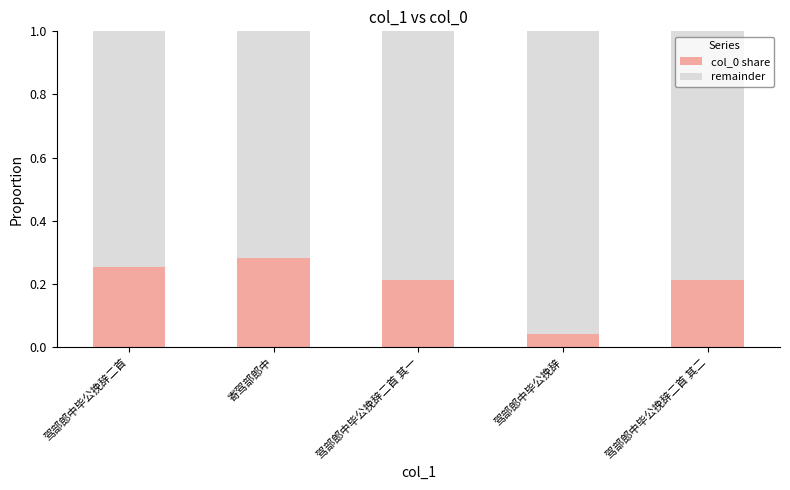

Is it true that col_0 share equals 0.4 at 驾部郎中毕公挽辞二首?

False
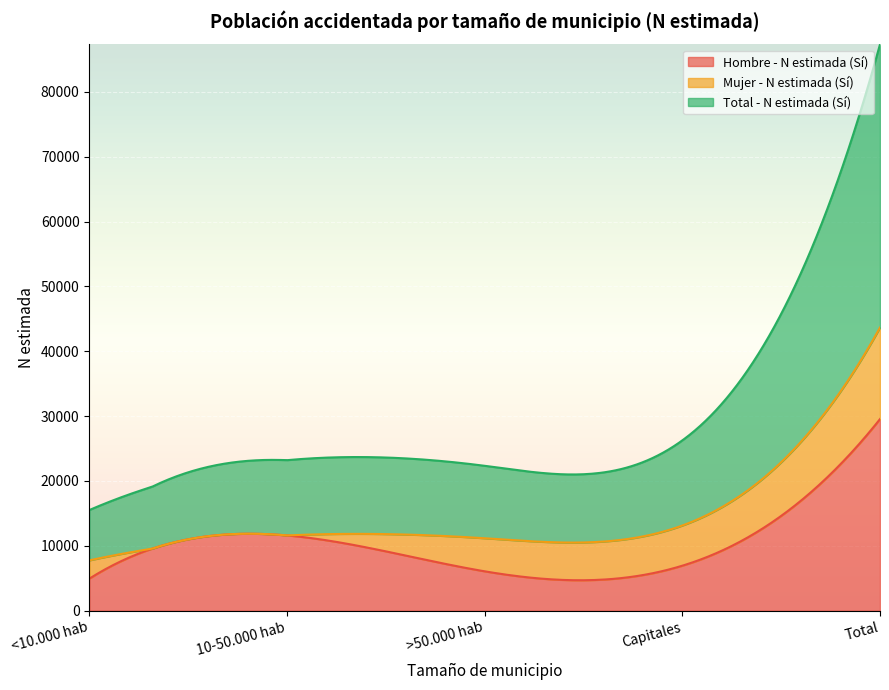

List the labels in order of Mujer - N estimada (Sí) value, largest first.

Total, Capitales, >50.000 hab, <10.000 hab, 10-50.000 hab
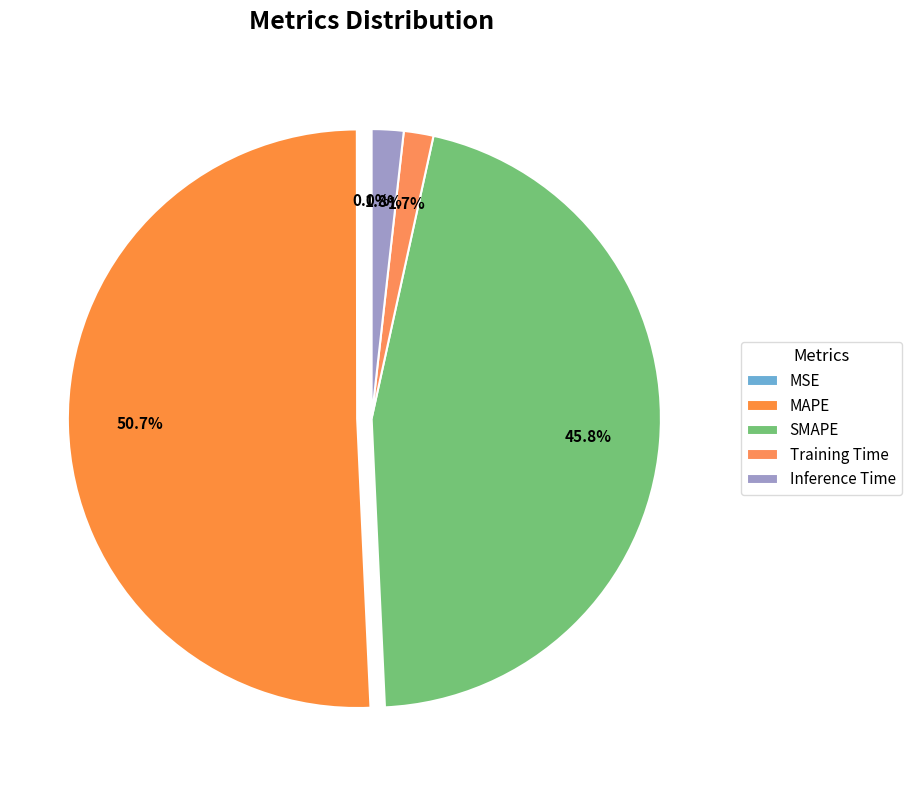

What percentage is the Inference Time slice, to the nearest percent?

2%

■ ■ ■ ■

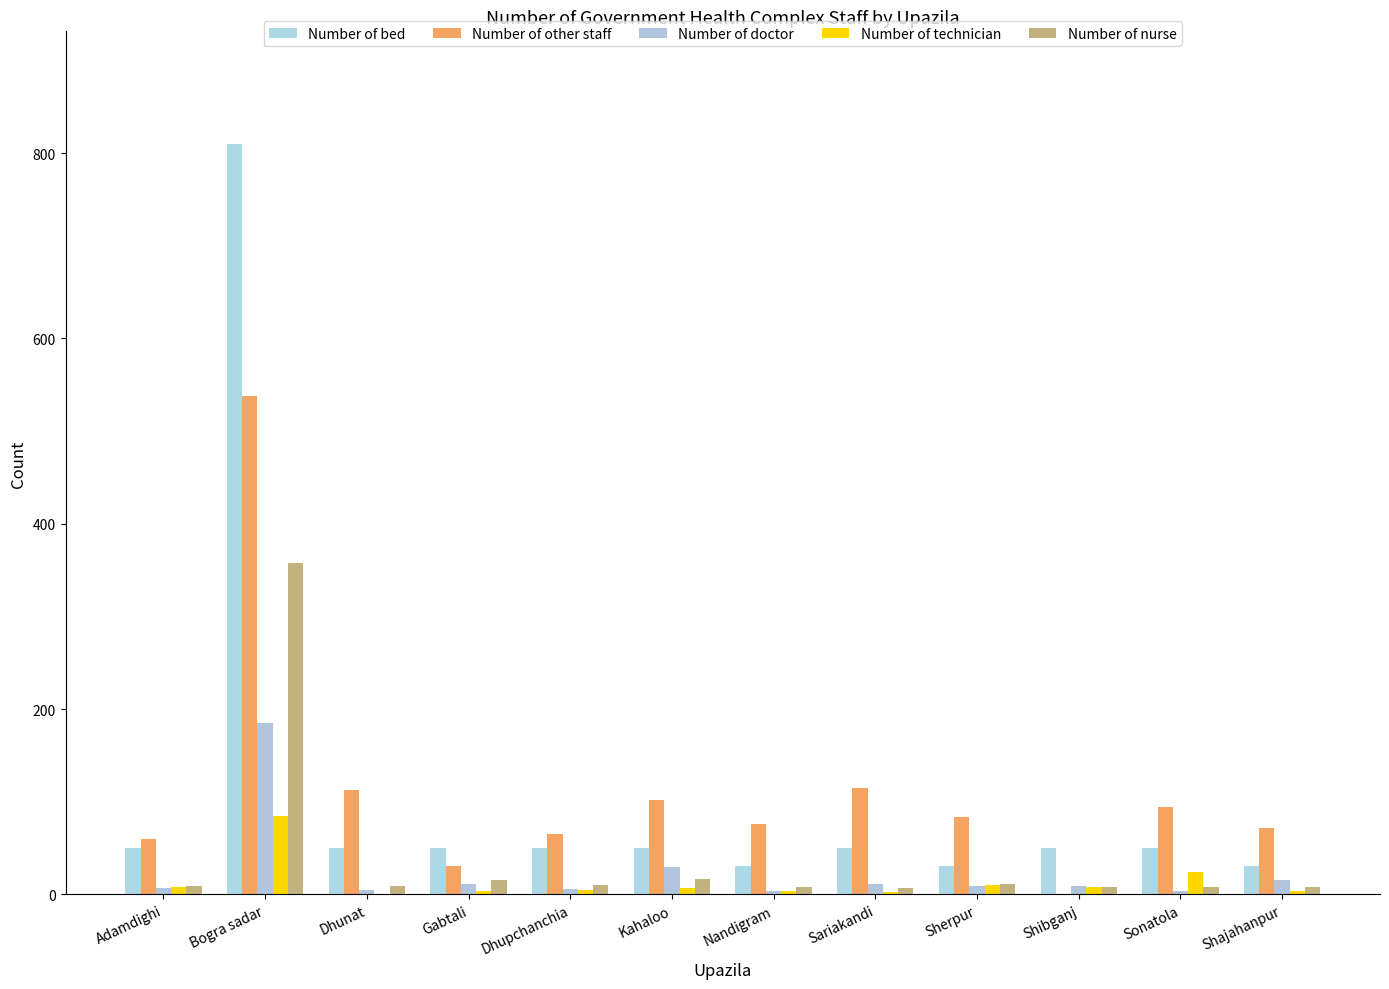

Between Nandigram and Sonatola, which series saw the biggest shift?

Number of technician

■ ■ ■ ■

Work to complete
Lay out the material from the line holding "Total, Capitales, >50.000" through the line holding "What percentage is", both included, as a Markdown table with the columns Row and Line. Skip blank lines and leave the pictures out.

Exercise solution
| Row | Line |
|---|---|
| 1 | Total, Capitales, >50.000 hab, <10.000 hab, 10-50.000 hab |
| 2 | What percentage is the Inference Time slice, to the nearest percent? |